## Document passage

# Restricted Species List QLD



## sebii (Mar 8, 2016)

Hi all,

I was just wondering if anyone knows where I can find the list of restricted and unrestricted reptiles in Queensland? By 'unrestricted,' I mean that's they're able to be kept on a basic RWL as soon as I get one.

The DERM links to an act, but I can't find it anywhere in there.

Thanks,
Seb

- - - Updated - - -

Also, if anyone knows how I can remove the photo of myself that I uploaded 13 years ago, that would be great. Haha!


----------



## pinefamily (Mar 9, 2016)

Click on "settings" in the top right corner, and then click edit avatar.


----------



## SKYWLKR (Mar 9, 2016)

Nature Conservation (Wildlife Management) Regulation 2006

Schedule 4, Part 5

Also need to read in conjunction with Chapter 3, Part 3 (section 97)

Go to www.legislation.qld.gov.au


----------



## sebii (Mar 9, 2016)

Thanks for that -- very helpful. From what I can decipher, any least concern reptile with the exception of elapids, sea-snakes, and crocodiles, is a 'recreational animal'. Any 'near threatened' or 'threatened' reptile is a restricted animal, requiring a period of time holding a recreational animal on a licence (that's what I assume anyway, as what they mean by experience is not specified). Have I got that right?

## Records for the task
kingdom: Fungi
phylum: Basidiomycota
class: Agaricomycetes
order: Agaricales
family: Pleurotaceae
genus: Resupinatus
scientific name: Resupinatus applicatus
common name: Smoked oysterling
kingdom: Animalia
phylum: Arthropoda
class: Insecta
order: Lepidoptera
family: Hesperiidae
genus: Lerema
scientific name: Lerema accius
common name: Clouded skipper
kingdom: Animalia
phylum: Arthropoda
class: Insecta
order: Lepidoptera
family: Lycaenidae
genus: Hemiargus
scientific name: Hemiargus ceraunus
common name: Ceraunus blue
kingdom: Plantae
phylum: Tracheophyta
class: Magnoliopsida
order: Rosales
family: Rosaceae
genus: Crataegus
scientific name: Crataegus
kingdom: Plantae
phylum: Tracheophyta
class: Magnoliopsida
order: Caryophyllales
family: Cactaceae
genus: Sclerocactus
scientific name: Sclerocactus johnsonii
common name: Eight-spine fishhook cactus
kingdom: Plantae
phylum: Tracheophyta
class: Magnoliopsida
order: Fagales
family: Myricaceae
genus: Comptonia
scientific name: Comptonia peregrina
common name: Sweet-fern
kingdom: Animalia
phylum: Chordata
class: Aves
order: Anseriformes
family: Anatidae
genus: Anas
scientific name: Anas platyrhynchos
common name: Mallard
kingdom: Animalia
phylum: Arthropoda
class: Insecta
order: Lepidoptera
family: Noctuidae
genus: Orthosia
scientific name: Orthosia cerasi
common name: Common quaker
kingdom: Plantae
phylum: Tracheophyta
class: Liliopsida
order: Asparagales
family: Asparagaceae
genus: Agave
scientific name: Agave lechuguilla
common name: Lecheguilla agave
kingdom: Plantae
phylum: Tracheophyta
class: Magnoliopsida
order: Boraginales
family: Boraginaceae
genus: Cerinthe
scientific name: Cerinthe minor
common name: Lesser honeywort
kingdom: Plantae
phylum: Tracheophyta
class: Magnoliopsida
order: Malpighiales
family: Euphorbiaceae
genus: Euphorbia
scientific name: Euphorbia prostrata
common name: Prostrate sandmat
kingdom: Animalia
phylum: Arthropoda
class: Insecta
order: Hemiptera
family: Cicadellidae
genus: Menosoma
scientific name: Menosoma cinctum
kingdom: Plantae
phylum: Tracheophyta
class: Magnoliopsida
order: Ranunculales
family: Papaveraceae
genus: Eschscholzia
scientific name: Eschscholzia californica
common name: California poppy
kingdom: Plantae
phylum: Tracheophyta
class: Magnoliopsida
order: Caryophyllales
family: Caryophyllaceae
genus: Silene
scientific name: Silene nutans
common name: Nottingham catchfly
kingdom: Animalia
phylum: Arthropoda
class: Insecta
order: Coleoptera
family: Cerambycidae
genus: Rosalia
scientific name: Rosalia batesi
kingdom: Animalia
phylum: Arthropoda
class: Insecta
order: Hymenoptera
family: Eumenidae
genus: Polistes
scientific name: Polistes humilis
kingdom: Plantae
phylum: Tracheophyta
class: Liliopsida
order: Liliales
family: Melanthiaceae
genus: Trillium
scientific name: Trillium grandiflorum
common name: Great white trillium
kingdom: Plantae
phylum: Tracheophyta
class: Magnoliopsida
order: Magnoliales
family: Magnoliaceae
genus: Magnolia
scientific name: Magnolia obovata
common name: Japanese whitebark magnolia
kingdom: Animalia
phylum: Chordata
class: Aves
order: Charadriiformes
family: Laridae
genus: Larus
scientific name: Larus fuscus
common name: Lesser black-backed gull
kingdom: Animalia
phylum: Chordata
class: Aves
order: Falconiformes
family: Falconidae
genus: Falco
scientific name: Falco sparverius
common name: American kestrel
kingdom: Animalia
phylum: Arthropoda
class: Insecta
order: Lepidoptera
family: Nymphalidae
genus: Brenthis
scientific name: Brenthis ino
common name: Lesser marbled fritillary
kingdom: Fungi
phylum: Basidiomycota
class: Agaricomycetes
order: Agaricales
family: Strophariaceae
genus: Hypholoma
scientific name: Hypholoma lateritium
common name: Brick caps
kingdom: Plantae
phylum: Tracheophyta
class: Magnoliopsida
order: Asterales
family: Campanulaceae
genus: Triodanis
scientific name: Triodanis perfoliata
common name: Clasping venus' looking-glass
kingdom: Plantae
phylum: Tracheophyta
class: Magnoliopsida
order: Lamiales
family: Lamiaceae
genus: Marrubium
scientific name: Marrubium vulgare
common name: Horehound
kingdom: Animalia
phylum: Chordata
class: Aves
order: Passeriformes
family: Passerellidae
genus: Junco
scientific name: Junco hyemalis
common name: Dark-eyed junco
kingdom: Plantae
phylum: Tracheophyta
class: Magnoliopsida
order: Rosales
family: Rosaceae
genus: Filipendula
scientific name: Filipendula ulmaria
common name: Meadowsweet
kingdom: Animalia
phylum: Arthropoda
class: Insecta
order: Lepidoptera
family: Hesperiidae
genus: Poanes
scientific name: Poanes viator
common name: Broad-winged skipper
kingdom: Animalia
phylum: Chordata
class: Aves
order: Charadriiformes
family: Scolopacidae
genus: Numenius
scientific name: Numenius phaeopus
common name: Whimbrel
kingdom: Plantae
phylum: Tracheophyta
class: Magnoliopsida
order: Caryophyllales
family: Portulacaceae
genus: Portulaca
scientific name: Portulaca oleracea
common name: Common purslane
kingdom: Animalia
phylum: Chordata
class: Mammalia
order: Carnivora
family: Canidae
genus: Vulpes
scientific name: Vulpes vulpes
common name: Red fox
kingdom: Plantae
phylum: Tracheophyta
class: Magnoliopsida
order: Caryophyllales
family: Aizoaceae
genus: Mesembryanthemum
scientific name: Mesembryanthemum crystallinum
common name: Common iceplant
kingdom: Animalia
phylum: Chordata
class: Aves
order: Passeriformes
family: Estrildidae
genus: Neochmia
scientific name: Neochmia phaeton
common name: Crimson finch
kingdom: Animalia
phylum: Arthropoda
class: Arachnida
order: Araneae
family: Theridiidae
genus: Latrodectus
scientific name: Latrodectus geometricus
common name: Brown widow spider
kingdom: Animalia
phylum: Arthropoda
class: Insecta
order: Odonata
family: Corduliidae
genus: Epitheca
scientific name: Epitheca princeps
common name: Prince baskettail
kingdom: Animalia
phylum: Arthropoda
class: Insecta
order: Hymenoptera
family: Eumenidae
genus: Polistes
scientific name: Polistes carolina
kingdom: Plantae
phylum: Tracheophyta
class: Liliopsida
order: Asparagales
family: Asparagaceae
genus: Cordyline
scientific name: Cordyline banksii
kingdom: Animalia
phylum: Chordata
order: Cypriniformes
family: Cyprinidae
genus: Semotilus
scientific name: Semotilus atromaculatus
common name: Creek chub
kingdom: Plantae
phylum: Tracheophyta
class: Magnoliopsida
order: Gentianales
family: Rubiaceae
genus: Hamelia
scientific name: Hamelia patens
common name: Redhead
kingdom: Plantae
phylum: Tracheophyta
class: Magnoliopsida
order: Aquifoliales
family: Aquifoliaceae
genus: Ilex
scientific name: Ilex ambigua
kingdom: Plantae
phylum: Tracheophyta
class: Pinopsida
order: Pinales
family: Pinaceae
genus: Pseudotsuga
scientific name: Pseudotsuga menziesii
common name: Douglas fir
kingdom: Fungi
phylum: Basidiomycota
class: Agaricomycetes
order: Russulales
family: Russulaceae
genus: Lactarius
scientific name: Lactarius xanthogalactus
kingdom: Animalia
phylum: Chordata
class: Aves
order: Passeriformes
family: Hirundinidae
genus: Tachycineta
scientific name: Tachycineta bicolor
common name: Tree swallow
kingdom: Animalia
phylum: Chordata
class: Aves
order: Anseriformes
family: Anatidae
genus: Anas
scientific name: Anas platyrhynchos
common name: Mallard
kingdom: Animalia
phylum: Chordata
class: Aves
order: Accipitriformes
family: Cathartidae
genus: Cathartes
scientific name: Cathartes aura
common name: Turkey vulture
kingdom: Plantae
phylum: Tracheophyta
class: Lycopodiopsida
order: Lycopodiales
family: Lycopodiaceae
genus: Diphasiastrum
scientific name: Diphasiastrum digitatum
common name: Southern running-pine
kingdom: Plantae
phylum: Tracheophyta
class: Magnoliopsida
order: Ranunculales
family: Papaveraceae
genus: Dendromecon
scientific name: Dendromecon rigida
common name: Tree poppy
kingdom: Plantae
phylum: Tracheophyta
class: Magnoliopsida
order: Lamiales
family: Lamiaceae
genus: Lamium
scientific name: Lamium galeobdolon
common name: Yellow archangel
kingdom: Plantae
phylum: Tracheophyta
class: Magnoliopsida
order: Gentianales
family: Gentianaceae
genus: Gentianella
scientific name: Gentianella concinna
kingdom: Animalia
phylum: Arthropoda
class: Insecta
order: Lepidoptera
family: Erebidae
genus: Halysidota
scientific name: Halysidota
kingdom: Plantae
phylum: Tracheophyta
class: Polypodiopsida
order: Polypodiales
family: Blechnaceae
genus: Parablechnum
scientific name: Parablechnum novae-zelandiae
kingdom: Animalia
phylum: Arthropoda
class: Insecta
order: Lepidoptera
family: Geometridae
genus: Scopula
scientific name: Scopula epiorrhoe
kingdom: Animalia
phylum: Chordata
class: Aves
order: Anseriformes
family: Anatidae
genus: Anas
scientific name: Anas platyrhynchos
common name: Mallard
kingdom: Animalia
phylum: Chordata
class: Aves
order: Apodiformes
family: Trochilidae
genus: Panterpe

## Given exercise 1
In the forum thread, which regulation does SKYWLKR cite in reply to the request for the list?
## Given exercise 2
Render the lines of the records as a JSON list of strings, one string per line and omitting blank lines, starting with the line that contains "common name: Yellow archangel" and continuing through the line that contains "genus: Scopula".
The records bear no relation to the forum thread.

## Written response 1
The Nature Conservation (Wildlife Management) Regulation 2006.

## Written response 2
[
  "common name: Yellow archangel",
  "kingdom: Plantae",
  "phylum: Tracheophyta",
  "class: Magnoliopsida",
  "order: Gentianales",
  "family: Gentianaceae",
  "genus: Gentianella",
  "scientific name: Gentianella concinna",
  "kingdom: Animalia",
  "phylum: Arthropoda",
  "class: Insecta",
  "order: Lepidoptera",
  "family: Erebidae",
  "genus: Halysidota",
  "scientific name: Halysidota",
  "kingdom: Plantae",
  "phylum: Tracheophyta",
  "class: Polypodiopsida",
  "order: Polypodiales",
  "family: Blechnaceae",
  "genus: Parablechnum",
  "scientific name: Parablechnum novae-zelandiae",
  "kingdom: Animalia",
  "phylum: Arthropoda",
  "class: Insecta",
  "order: Lepidoptera",
  "family: Geometridae",
  "genus: Scopula"
]